The racketeering and fraud case against London-based Bet OnSports PLC is being watched closely by the $12 billion online gambling industry because it represents the first time that the U.S. Department of Justice is proceeding against a gambling entity that operates exclusively outside the United States.
“That has been the safety net for most operators … that as long as they stayed outside the U.S. and kept their activities outside the U.S., they were relatively safe,” said Linda Goldstein, a partner at Manatt, Phelps & Phillips LLP of Los Angeles who specializes in Internet gambling law. “This is certainly going to have a chilling effect on any operator of an offshore site.”
The case is a test of the reach of the U.S. government as it tries to clamp down on online gambling.
“It’s an extraordinarily broad exercise of jurisdiction by the Department of Justice,” Goldstein said.
On Friday, BetOnSports said it has shut down its services for gamblers in the United States.
BetOnSports spokesman Kevin Smith said the company will lay off roughly 800 workers in Costa Rica and Antigua. He said the company will remain in business although it will no longer take bets from the United States.
Smith said the company will focus on customers in Asia and South America, which together accounted for about 20 percent of BetOnSports’ total revenue before the indictment.
The company’s website, www.BetOnSports.com, has not been operational since July 19, following the arrest in Texas of its chief executive, David Carruthers, who faces 22 counts of fraud, racketeering and conspiracy. He is in jail awaiting terms of his bail.
BetOnSports’ shares were suspended on the London Stock Exchange the same day of Carruthers’ arrest. The company has pledged to refund the deposits of U.S.-based customers, which accounted for about three-quarters of the $48.3 million in deposits taken in during its first quarter.
The federal indictment seeks a $4.5 billion forfeiture from Carruthers and 10 other people associated with the operation that the government claims fraudulently took bets from U.S. residents by phone and the Internet and failed to pay excise taxes.

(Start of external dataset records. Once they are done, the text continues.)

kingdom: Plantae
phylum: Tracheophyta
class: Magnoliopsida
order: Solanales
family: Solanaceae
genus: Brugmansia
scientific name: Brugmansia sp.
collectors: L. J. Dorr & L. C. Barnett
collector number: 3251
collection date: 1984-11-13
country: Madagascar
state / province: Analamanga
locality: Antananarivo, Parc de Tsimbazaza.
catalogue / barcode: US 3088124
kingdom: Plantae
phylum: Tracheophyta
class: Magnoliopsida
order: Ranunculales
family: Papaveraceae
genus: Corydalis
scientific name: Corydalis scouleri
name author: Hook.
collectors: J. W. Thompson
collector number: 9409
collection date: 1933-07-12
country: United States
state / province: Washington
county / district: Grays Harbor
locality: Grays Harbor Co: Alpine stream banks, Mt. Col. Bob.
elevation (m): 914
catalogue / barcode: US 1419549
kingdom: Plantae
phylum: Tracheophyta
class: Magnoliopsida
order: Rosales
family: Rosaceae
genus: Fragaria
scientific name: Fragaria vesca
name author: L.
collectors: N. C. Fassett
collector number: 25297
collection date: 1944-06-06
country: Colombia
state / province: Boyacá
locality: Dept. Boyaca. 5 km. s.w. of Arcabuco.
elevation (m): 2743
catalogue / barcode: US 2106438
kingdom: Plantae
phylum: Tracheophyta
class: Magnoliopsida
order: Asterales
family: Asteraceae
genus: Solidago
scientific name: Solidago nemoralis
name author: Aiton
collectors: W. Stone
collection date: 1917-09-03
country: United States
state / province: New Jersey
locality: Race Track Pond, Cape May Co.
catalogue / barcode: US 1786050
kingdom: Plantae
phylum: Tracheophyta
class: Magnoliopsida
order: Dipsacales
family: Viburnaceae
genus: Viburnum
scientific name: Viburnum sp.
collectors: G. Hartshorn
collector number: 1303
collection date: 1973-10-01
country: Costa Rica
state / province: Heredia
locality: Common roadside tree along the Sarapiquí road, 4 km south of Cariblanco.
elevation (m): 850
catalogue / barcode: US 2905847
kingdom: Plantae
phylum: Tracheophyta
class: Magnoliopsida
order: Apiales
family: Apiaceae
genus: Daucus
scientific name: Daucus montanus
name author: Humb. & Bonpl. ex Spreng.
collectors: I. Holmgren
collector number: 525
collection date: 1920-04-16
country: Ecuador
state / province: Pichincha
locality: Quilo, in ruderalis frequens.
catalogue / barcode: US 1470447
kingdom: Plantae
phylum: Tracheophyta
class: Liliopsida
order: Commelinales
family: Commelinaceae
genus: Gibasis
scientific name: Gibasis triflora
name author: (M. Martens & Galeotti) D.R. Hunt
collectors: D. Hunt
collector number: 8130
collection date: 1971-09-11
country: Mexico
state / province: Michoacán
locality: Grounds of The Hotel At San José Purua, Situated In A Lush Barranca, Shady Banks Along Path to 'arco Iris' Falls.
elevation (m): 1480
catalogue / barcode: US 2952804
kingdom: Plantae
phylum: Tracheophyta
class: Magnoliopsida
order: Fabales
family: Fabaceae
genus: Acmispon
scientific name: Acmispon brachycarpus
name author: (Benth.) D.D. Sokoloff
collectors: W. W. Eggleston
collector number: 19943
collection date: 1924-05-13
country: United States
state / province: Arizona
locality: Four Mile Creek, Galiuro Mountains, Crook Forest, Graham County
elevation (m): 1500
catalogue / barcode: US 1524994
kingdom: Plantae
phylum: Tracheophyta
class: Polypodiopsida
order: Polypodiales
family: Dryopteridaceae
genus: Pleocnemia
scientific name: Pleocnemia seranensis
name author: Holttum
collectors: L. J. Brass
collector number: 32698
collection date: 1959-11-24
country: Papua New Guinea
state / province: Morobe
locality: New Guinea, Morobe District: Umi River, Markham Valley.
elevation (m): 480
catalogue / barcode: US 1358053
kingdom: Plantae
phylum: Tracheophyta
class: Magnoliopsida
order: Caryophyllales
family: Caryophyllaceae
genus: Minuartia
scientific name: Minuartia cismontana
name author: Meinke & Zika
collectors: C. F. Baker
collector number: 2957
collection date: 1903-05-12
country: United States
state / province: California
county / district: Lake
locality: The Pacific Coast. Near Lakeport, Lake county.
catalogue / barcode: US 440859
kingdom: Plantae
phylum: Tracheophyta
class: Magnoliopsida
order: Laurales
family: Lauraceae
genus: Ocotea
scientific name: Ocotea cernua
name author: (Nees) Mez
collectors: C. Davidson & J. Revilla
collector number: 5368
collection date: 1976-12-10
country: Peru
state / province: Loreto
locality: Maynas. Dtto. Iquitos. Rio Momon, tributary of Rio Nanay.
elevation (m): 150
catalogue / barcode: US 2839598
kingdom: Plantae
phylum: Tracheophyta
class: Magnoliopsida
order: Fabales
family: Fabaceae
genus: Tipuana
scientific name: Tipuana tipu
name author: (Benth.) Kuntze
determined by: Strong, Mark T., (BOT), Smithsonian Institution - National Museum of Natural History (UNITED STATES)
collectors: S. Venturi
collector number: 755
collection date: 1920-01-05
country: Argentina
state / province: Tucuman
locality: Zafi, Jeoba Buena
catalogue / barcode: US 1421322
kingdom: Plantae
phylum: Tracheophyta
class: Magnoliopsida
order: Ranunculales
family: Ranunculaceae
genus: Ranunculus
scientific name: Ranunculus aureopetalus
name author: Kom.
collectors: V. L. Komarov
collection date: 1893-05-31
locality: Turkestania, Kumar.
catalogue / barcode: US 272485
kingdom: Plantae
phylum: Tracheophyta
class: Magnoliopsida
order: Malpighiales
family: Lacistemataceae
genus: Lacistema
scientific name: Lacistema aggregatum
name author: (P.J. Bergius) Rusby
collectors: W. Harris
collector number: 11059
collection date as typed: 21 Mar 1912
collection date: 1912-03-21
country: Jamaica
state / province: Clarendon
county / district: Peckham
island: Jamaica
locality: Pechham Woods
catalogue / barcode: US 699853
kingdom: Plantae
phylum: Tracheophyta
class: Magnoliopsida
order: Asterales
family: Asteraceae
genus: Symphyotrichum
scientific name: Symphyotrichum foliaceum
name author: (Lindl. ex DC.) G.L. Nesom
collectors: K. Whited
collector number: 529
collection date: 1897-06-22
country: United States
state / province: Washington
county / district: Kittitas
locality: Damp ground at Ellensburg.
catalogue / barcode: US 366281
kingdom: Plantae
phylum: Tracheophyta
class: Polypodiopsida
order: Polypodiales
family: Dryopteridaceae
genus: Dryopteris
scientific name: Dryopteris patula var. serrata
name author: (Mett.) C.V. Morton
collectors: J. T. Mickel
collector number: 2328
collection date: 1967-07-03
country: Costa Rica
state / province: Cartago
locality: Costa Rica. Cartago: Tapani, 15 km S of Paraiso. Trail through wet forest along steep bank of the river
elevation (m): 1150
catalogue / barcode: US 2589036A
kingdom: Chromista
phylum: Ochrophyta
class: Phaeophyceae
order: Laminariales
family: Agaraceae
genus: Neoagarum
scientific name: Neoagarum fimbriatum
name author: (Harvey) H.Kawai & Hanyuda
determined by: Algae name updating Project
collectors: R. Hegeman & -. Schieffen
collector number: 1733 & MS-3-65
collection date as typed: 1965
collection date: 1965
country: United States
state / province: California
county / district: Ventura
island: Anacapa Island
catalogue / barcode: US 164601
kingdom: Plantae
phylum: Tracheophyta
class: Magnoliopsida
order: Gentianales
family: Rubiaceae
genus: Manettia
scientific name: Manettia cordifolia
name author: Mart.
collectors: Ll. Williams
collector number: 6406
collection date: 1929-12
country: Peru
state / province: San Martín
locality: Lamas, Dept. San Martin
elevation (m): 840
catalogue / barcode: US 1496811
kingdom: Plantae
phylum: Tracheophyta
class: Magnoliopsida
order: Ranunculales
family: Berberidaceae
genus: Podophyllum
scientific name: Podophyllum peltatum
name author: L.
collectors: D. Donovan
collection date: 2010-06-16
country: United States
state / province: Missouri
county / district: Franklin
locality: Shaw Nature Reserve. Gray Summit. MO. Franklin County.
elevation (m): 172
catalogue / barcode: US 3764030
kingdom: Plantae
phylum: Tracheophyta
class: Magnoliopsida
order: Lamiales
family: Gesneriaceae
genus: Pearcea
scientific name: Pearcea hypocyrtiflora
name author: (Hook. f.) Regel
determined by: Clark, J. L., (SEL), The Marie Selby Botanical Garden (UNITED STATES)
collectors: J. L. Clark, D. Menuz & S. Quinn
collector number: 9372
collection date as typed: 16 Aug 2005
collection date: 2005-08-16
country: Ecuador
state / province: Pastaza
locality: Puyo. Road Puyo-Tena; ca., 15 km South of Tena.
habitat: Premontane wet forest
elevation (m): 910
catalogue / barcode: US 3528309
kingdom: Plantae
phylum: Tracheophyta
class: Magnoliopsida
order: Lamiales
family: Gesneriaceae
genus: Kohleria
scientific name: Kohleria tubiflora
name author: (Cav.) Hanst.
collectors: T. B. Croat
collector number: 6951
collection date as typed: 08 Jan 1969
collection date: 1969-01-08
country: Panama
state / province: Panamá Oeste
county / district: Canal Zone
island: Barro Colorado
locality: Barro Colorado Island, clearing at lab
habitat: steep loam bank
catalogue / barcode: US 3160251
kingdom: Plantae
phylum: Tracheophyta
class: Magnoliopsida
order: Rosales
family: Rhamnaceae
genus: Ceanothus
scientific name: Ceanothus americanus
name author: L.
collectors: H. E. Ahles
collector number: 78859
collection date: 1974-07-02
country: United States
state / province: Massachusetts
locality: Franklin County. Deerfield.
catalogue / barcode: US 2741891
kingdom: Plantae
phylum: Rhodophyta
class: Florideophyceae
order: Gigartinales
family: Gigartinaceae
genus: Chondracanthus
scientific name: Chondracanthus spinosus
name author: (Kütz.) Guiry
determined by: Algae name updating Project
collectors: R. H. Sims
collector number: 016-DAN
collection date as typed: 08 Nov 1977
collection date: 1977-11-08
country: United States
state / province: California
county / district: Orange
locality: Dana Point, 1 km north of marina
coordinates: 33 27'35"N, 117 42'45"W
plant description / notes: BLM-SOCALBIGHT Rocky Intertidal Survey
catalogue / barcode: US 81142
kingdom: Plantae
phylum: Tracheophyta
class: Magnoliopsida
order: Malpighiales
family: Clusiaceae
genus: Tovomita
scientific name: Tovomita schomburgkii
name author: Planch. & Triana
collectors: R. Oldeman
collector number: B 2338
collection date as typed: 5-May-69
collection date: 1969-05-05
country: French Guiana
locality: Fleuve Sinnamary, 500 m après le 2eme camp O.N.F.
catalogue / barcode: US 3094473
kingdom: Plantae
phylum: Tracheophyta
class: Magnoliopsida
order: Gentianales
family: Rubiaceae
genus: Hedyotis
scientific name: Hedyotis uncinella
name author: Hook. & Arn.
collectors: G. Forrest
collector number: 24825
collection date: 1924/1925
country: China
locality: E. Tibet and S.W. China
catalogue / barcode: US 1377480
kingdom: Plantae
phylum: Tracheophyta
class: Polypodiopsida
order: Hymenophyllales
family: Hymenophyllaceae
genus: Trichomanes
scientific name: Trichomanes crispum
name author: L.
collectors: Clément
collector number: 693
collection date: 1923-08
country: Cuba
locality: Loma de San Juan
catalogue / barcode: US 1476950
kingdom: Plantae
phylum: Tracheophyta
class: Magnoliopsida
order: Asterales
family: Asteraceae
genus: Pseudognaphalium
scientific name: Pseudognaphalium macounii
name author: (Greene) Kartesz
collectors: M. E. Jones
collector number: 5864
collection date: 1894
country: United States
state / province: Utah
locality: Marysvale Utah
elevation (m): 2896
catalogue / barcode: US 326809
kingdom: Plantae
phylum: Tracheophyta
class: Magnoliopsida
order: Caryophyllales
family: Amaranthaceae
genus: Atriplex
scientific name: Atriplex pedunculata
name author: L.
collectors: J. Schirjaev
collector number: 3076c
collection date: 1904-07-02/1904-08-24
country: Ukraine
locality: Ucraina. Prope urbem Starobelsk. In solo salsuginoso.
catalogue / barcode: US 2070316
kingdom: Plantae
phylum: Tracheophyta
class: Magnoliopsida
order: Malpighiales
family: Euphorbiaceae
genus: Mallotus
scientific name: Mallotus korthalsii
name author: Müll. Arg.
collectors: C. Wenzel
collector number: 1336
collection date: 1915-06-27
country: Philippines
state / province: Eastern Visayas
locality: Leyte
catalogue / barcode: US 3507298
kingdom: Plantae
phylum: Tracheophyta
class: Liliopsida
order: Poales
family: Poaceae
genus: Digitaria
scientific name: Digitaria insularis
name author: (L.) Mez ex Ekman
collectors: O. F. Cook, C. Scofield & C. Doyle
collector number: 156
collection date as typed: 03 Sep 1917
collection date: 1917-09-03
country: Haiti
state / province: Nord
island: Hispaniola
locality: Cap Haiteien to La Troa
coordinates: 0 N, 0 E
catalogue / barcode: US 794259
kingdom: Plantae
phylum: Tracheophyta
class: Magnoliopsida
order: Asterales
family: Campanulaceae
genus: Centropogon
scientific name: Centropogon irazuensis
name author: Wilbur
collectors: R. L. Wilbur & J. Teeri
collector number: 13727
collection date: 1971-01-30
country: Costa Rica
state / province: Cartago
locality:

Under a 1961 anti-racketeering law, known as the Wire Act, it is illegal for American gambling companies to establish online-gambling sites, because the law pertains to phone-line use. But it is perfectly legal for U.S.-based customers to place wagers at any of the 2,500 gambling websites.
That situation led to a recent move by the Justice Department to prosecute offshore gambling sites that it says are skirting the Wire Act by setting up their Internet servers and credit-card operations in places such as Britain, the Caribbean and Costa Rica.
Many of these companies are mining the United States for customers, particularly those under 21, the department said.
Lawmakers in Washington were also turning up the heat. Last month, a measure passed the House 317-93 that would cut off the flow of money to Internet gambling sites from credit- card companies and banks.
The bill now goes before the Senate for consideration.
The Associated Press contributed to this report.